His medical condition is known as persistent Mullerian duct syndrome (PMDS), which is a result of the body developing an external male organ but also has internal female reproductive organs. Usually, people with PMDS discover their dual reproductive organs after birth or during puberty, although it could also be discovered at other ages.

PMDS is a rare disorder, according to Genetics Home Reference, but its prevalence is unknown. The condition is due to the mutation in the anti-Mullerian hormone (AMH) gene or AMHR2. The former instructs the body to make the AMH, while the latter instructs it to produce another protein, the AMH receptor type II. Both hormones are involved in male sex differentiations. Only males are affected by PMDS. Females who have two mutated copies of the AMH gene do not exhibit signs and symptoms of the disorder.

One indicator of his PMDS, though, was that at six months, he had to undergo surgery for an undescended testicle. The businessman recalls experiencing odd symptoms for many years such as discomfort and dull ache during and after sex when he reached his teens and went into his 20s. At 18, the blood in his urine appeared, although repeated lab tests failed to yield any results.

Doctors have prescribed that he undergo hysterectomy, or the removal of his internal female reproductive organs, but one downside to that procedure is he would go through menstruation.

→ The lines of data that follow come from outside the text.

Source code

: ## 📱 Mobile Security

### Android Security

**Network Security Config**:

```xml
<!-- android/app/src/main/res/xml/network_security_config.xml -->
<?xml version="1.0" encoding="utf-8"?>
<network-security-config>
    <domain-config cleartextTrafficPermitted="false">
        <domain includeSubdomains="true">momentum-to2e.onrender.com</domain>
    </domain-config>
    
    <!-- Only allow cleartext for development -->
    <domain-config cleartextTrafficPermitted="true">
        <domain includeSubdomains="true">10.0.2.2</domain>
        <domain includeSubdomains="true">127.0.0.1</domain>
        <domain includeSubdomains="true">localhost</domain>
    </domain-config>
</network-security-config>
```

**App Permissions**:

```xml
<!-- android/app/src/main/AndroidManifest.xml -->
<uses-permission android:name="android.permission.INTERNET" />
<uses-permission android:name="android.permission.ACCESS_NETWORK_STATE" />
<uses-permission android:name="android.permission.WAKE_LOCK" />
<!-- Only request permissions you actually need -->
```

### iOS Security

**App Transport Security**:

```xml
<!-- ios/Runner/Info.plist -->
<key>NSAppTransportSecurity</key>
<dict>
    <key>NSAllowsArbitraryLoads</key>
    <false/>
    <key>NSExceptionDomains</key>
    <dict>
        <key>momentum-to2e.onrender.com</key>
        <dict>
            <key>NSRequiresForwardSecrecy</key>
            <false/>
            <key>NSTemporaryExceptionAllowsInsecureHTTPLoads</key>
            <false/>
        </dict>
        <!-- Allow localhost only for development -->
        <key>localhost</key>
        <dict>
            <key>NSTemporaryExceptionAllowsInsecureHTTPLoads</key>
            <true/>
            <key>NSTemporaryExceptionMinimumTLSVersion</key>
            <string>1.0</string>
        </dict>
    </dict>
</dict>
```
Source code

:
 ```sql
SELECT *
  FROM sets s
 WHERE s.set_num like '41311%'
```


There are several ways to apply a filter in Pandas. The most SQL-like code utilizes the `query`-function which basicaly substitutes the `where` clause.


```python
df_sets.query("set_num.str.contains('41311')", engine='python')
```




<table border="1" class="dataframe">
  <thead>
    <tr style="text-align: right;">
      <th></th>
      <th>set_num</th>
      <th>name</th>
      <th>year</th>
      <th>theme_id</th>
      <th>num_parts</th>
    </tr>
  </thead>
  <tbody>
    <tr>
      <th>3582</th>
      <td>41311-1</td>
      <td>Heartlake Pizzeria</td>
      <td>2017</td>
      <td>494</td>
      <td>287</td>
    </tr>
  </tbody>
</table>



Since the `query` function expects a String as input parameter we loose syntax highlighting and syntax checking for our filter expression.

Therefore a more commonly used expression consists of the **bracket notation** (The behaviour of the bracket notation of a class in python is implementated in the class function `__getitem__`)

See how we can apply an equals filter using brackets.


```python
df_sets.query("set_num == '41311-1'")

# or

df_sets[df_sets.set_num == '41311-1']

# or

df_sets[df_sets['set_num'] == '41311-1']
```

The businessman, who is in a relationship with a woman, has been advised to visit a specialist in Manchester for more tests and for the hysterectomy. To find the extent of his gender balance, he also needs to go through DNA tests.

“It’s possible tests will show I’m both male and female, but I feel completely right living life as a guy. Even if tests showed I was mostly a woman, I will still continue living as a man,” he says. Last week, it was the other way around after a woman just gave birth to twin girls, made possible by hormone therapy, because she was born genetically a man, and had a very small womb that was grown through the therapy. The couple also resorted to in vitro fertilisation.